Run-time Environment
You can choose native or Hadoop as the run-time environment for a column profile. You can choose a Blaze or Spark engine in the Hadoop run-time environment. Informatica Analyst sets the run-time environment in the profile definition after you choose a run-time environment.
Native Environment
When you run a profile in the native run-time environment, the Analyst tool submits the profile jobs to the Profiling Service Module. The Profiling Service Module then breaks down the profile jobs into a set of mappings. The Data Integration Service runs these mappings on the same machine where the Data Integration Service runs and writes the profile results to the profiling warehouse. By default, all profiles run in the native run-time environment.
You can use native sources to create and run profiles in the native environment. A native data source is a non-Hadoop source, such as a flat file, relational source, or mainframe source. You can also run a profile on a mapping specification or a logical data source with a Hive or HDFS data source in the native environment.
Hadoop Environment
You can choose the Blaze engine or Spark engine to run the profiles in the Hadoop run-time environment.

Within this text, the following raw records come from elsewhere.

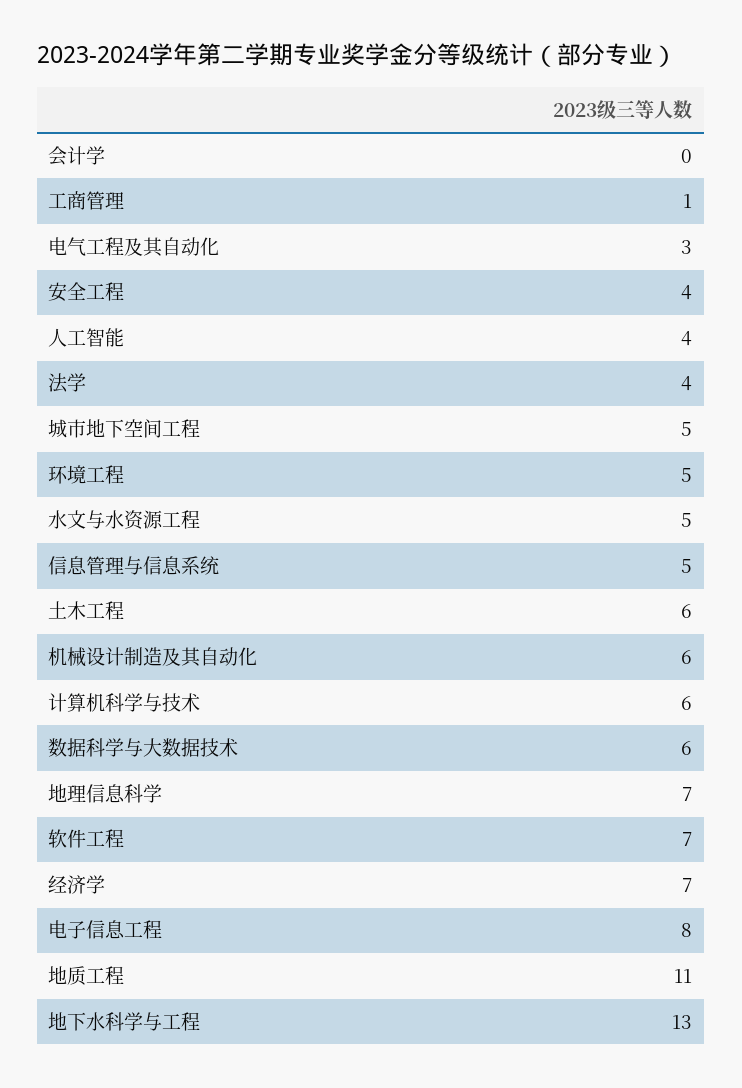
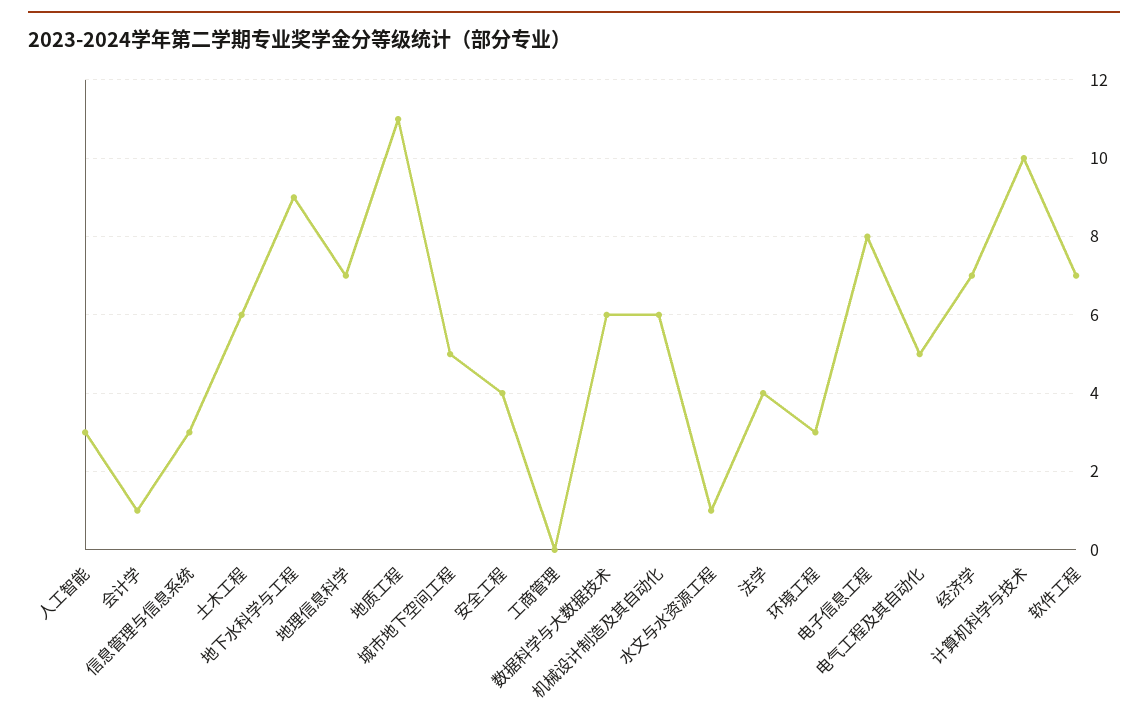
  {
-   "会计学": 0,
+   "会计学": 1,
-   "工商管理": 1,
+   "工商管理": 0,
-   "电气工程及其自动化": 3,
+   "电气工程及其自动化": 5,
    "安全工程": 4,
-   "人工智能": 4,
+   "人工智能": 3,
    "法学": 4,
    "城市地下空间工程": 5,
-   "环境工程": 5,
+   "环境工程": 3,
-   "水文与水资源工程": 5,
+   "水文与水资源工程": 1,
-   "信息管理与信息系统": 5,
+   "信息管理与信息系统": 3,
    "土木工程": 6,
    "机械设计制造及其自动化": 6,
-   "计算机科学与技术": 6,
+   "计算机科学与技术": 10,
    "数据科学与大数据技术": 6,
    "地理信息科学": 7,
    "软件工程": 7,
    "经济学": 7,
    "电子信息工程": 8,
    "地质工程": 11,
-   "地下水科学与工程": 13
+   "地下水科学与工程": 9
  }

After you choose the Blaze or Spark, you can select a Hadoop connection. The Data Integration Service pushes the profile logic to the Blaze or Spark Engine on the Hadoop cluster to run profiles.
When you run a profile in the Hadoop environment, the Developer tool submits the profile jobs to the Profiling Service Module. The Profiling Service Module then breaks down the profile jobs into a set of mappings. The Data Integration Service pushes the mappings to the Hadoop environment through the Hadoop connection. The Blaze engine or Spark engine processes the mappings and the Data Integration Service writes the profile results to the profiling warehouse.
Column Profiles for Sqoop Data Sources
You can run a column profile on data objects that use Sqoop. After you choose Hadoop as a validation environment, you can select the Blaze engine or Spark engine on the Hadoop connection to run the column profiles.
When you run a column profile on a logical data object or customized data object, you can configure the num-mappers argument to achieve parallelism and optimize performance. You must also configure the split-by argument to specify the column based on which Sqoop must split the work units.
Use the following syntax:
--split-by <column_name>
If the primary key does not have an even distribution of values between the minimum and maximum range, you can configure the split-by argument to specify another column that has a balanced distribution of data to split the work units.
If you do not define the split-by column, Sqoop splits work units based on the following criteria:
When you use Cloudera Connector Powered by Teradata or Hortonworks Connector for Teradata and the Teradata table does not contain a primary key, the split-by argument is required.